Okay, so is this just another example of an interservice spat with both sides pointing blame at each other?  Hardly.  By understanding the uniqueness of the air-ground campaign in Afghanistan as a highly effective operational concept, Pete designed his plans accordingly.  When Hagenbeck’s accusations were exposed as Army interference with Pete trying to employ this operational concept for tactical (and some, highly questionable) reasons, it focused more attention on the fact that that effective employment of air and ground forces was based on much, much more than just tactics.  This helped many to see it as a concept highly effective only if employed at the operational level. 

The importance of this distinction can be seen in one critical example.  In the early days of planning for the invasion of Iraq, the Army’s 3rd Infantry Division was designated to be the head of the Army’s part in the overall invasion scheme – the tip of the spear.  Supporting 3rd ID was the 15th ASOS, commanded by another candidate for the TACP Hall of Honor, (then) Lieutenant Colonel Byron Risner.  The early planning was being conducted under the cloud of Hagenbeck’s accusations, and Risner found himself facing great hostility from the 3rd ID’s staff and key commanders.  Risner, who would be expected to employ effective air power to support that division, needed to build trust between those soldiers and his TACPs.  He did so by explaining to 3rd ID’s leaders and key staffers just how important it was to employ air-ground warfare as an operational concept, and that Hagenbeck’s interference with Pete’s efforts to do just that for tactical reasons brought many of Hagenbeck’s problems on himself.

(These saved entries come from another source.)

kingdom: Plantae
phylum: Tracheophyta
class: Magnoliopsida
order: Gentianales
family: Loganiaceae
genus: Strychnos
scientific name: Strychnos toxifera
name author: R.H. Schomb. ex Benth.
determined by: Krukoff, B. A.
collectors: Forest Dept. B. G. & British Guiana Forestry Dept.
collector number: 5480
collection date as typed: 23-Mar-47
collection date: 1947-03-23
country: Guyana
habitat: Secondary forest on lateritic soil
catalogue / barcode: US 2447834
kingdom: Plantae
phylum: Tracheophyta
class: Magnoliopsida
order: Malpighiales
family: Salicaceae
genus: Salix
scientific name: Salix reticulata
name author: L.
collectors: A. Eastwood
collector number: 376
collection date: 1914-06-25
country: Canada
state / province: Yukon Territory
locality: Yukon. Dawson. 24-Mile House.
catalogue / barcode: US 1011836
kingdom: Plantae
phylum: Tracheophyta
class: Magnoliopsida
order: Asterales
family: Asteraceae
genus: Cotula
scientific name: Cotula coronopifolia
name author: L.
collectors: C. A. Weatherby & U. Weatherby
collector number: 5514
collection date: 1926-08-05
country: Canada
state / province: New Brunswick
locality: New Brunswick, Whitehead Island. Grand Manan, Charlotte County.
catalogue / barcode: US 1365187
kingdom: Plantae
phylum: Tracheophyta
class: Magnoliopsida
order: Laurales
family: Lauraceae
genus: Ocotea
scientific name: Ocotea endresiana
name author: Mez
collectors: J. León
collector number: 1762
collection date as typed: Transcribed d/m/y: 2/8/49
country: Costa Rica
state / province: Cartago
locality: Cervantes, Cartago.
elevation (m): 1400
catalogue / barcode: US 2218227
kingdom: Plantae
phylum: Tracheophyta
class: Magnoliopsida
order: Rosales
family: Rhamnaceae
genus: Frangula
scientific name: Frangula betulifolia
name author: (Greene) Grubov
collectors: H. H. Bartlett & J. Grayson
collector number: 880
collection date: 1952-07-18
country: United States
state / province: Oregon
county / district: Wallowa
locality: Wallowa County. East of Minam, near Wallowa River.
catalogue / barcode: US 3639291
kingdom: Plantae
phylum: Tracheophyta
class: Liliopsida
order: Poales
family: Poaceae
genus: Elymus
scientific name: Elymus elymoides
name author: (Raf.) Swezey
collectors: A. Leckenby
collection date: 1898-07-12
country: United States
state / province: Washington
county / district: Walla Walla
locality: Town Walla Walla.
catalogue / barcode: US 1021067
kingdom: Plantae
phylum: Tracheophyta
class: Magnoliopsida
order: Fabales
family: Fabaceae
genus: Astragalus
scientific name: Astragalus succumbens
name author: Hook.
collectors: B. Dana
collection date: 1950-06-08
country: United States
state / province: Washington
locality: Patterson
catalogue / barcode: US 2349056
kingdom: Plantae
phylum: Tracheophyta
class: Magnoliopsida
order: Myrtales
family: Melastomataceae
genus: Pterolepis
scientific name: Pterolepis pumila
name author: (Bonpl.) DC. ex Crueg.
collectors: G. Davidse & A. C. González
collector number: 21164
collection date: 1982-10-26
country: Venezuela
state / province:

 One of my last conversations with Pete came several years after that debacle while he was working at ACC headquarters.  I was calling him to get his thoughts on an operational air power piece I was working on.  I’ll never forget his enthusiastic response, “Ah, operational air power – my favorite subject!”

We lost one of our best.  “The world will little note nor long remember” Pete’s contributions, but no TACP should ever forget.  We must never forget. 

Steve Call, Lt. Col. (Ret.) USAF, Ph.D.  E-mail: sccall321@gmail.com 

Active Duty: 1981-2001, B-52 Pilot and ALO, wrote Danger Close: Air Force Tactical Air Controllers in Afghanistan and Iraq, and is currently active in writing articles and speaking in various forums all focused on TACP history.  He hopes to get another book on TACP history and heritage published soon.